Well... you certainly gave your husband some good amunition for staying mad at you and making sure OW appears nicer and more reasonable... those texts.... you have to stop trying to guilt him into leaving that relationship..... if anything you are only bringing them closer. Like a teen whose mom says... don't date that girl!!! She's bad. So what does the teen do? Sees her anyway. He HAS to make this decision on his own. Don't guilt him or express any disapproval. Before you say (or text) ANYTHING ask yourself. Does this bring me closer or further from my husband? And if it's going to push you further bite your tongue and imagine yourself as Mother Theresa. At this point avoid conflict, relationship talk, etc...

Now, next thing. You don't like how OW is being so nice to the kids... I know that's very difficult as a mom, but try to look at it this way.
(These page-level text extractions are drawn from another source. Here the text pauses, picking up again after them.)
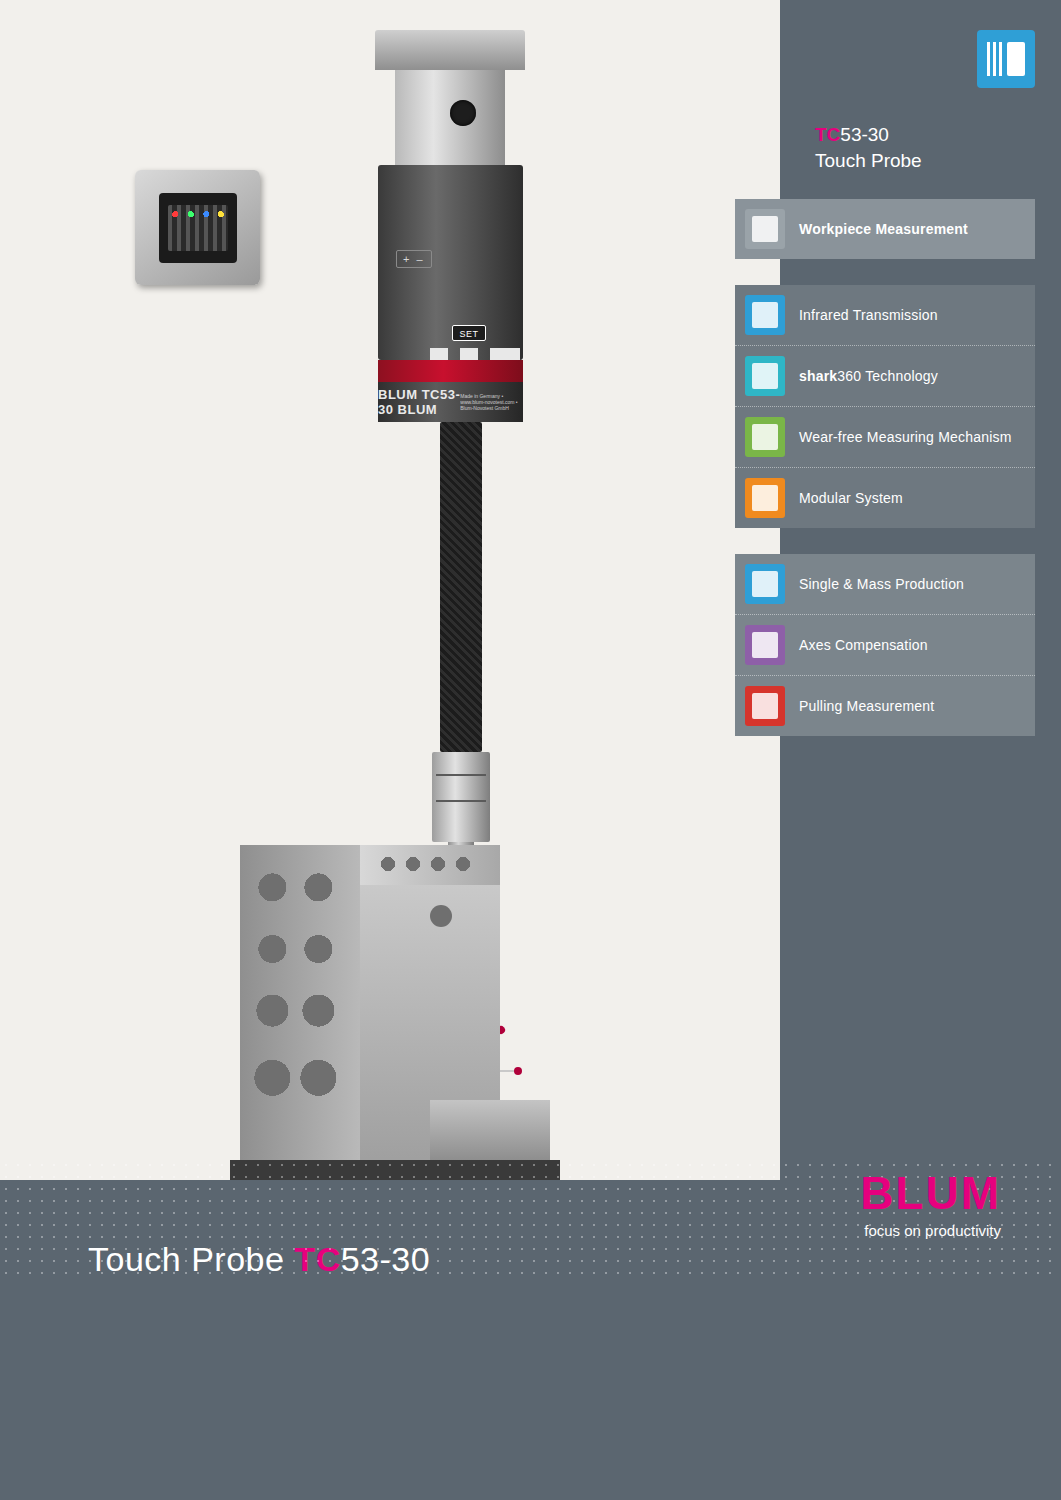SET
BLUM TC53-30 BLUM Made in Germany • www.blum-novotest.com • Blum-Novotest GmbH
TC53-30
Touch Probe
Workpiece Measurement
Infrared Transmission
shark360 Technology
Wear-free Measuring Mechanism
Modular System
Single & Mass Production
Axes Compensation
Pulling Measurement
Touch Probe TC53-30
BLUM
focus on productivity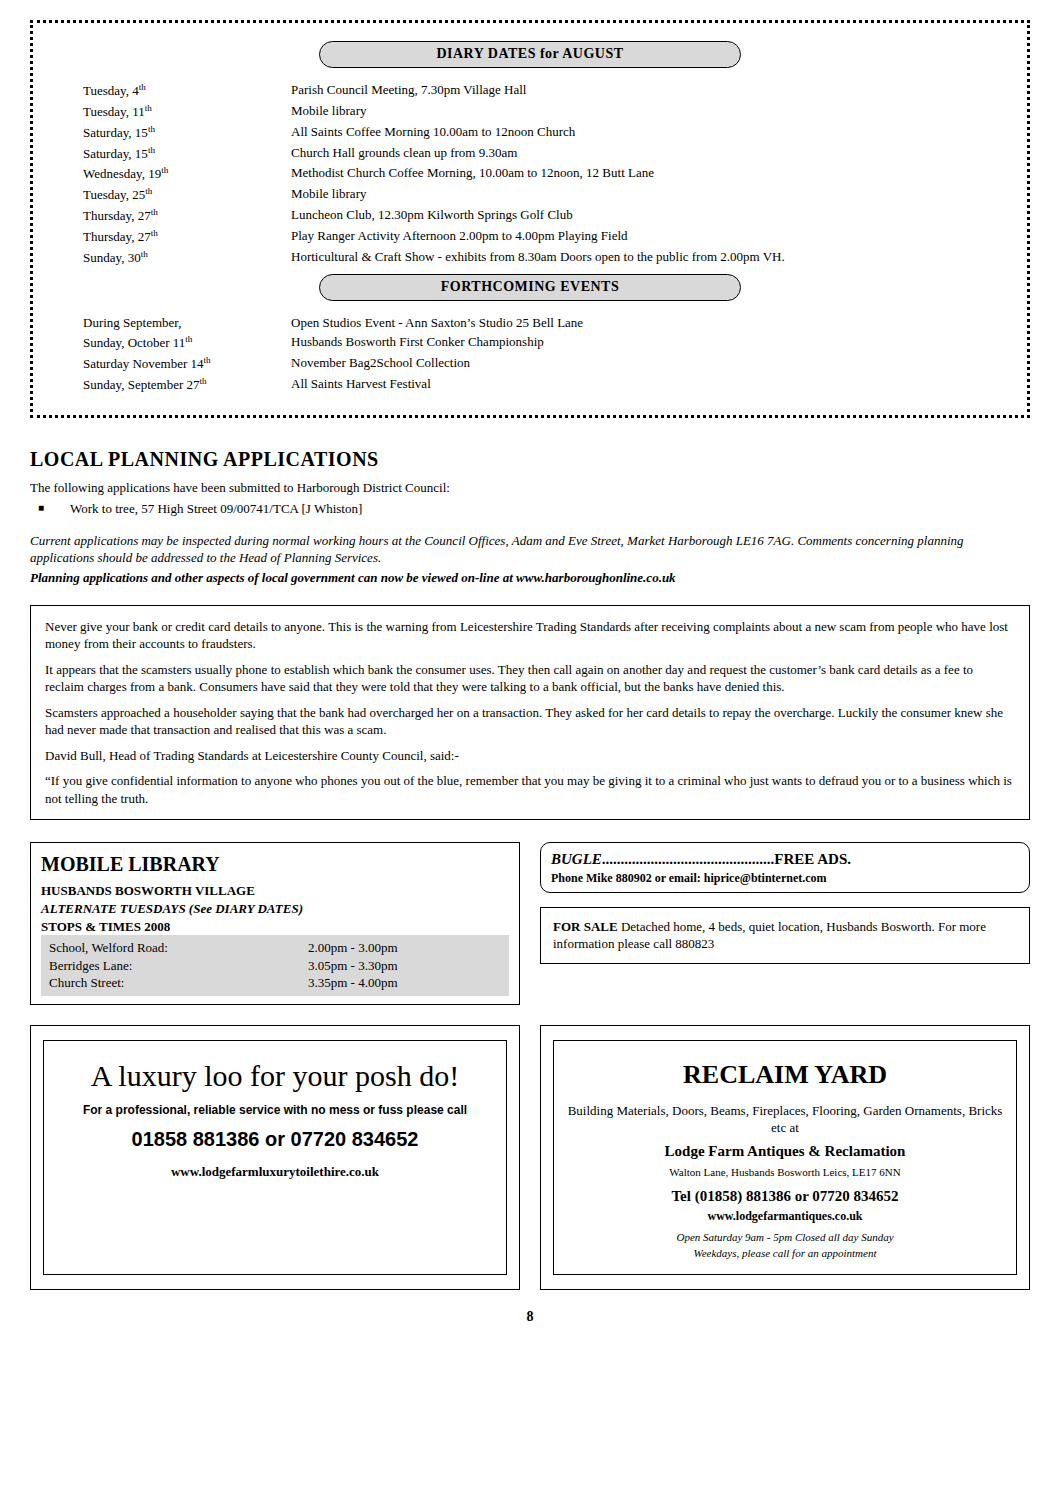DIARY DATES for AUGUST
| Tuesday, 4 th | Parish Council Meeting, 7.30pm Village Hall |
| Tuesday, 11 th | Mobile library |
| Saturday, 15 th | All Saints Coffee Morning 10.00am to 12noon Church |
| Saturday, 15 th | Church Hall grounds clean up from 9.30am |
| Wednesday, 19 th | Methodist Church Coffee Morning, 10.00am to 12noon, 12 Butt Lane |
| Tuesday, 25 th | Mobile library |
| Thursday, 27 th | Luncheon Club, 12.30pm Kilworth Springs Golf Club |
| Thursday, 27 th | Play Ranger Activity Afternoon 2.00pm to 4.00pm Playing Field |
| Sunday, 30 th | Horticultural & Craft Show - exhibits from 8.30am Doors open to the public from 2.00pm VH. |
FORTHCOMING EVENTS
| During September, | Open Studios Event - Ann Saxton’s Studio 25 Bell Lane |
| Sunday, October 11 th | Husbands Bosworth First Conker Championship |
| Saturday November 14 th | November Bag2School Collection |
| Sunday, September 27 th | All Saints Harvest Festival |
LOCAL PLANNING APPLICATIONS
The following applications have been submitted to Harborough District Council:
Work to tree, 57 High Street 09/00741/TCA [J Whiston]
Current applications may be inspected during normal working hours at the Council Offices, Adam and Eve Street, Market Harborough LE16 7AG. Comments concerning planning applications should be addressed to the Head of Planning Services.
Planning applications and other aspects of local government can now be viewed on-line at www.harboroughonline.co.uk
Never give your bank or credit card details to anyone. This is the warning from Leicestershire Trading Standards after receiving complaints about a new scam from people who have lost money from their accounts to fraudsters.
It appears that the scamsters usually phone to establish which bank the consumer uses. They then call again on another day and request the customer’s bank card details as a fee to reclaim charges from a bank. Consumers have said that they were told that they were talking to a bank official, but the banks have denied this.
Scamsters approached a householder saying that the bank had overcharged her on a transaction. They asked for her card details to repay the overcharge. Luckily the consumer knew she had never made that transaction and realised that this was a scam.
David Bull, Head of Trading Standards at Leicestershire County Council, said:-
“If you give confidential information to anyone who phones you out of the blue, remember that you may be giving it to a criminal who just wants to defraud you or to a business which is not telling the truth.
MOBILE LIBRARY
HUSBANDS BOSWORTH VILLAGE
ALTERNATE TUESDAYS (See DIARY DATES)
STOPS & TIMES 2008
| School, Welford Road: | 2.00pm - 3.00pm |
| Berridges Lane: | 3.05pm - 3.30pm |
| Church Street: | 3.35pm - 4.00pm |
BUGLE.............................................. FREE ADS.
Phone Mike 880902 or email: hiprice@btinternet.com
FOR SALE Detached home, 4 beds, quiet location, Husbands Bosworth. For more information please call 880823
A luxury loo for your posh do!
For a professional, reliable service with no mess or fuss please call
01858 881386 or 07720 834652
www.lodgefarmluxurytoilethire.co.uk
RECLAIM YARD
Building Materials, Doors, Beams, Fireplaces, Flooring, Garden Ornaments, Bricks etc at
Lodge Farm Antiques & Reclamation
Walton Lane, Husbands Bosworth Leics, LE17 6NN
Tel (01858) 881386 or 07720 834652
www.lodgefarmantiques.co.uk
Open Saturday 9am - 5pm Closed all day Sunday
Weekdays, please call for an appointment
8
If your H does leave for OW, do you prefer she likes the kids and treats them well or hates them and slowly tries to work the kids out of their lives... with H seeing them less and less over time (I see this one ALL the time!). What sounds better to you? When my husband was with OW... sure I was furious, hated OW with passion and had a huge amount of anger at my husband and wanted the kids to prefer me and believe divorce, cheating, etc... was wrong. But I also knew that if he did continue the relationship and eventually marry her, the kids would be much better off if she liked them. You cannot keep yourself in this. That doesn't mean you don't try and teach them leaving a marriage is wrong, and that working it out for kids is extremely important, but sometimes people do get confused.

I'd probably sit them all down (the older ones) and explain it somewhat like this... Dad is unsure what he wants in life. He's not sure if he wants to be married to mom, and during the separation he will have female friends. Some of them he may like or give a hug to or a kiss to. While we are separated this is the deal. He's trying to figure out where he wants to be. I don't agree with this, but I do want your dad to be happy and have the time to figure out what he wants. Maybe eventually he'll decide he misses us and the family he had and he wants to come back. Maybe he won't. We are going to fine no matter what. None of this is due to you kids. Your dad loves you. He just needs time and space to figure himself out and figure out how he really feels about the marriage... yada yada.

(NOTE to Penny..... thanks for the kind words. I have to say everything I picked up is from the wise people here and one amazing DBer I met locally at church! I do have a thread on Piecing and even links to my old sitch).


There is no arriving, ever. It is all a continual becoming.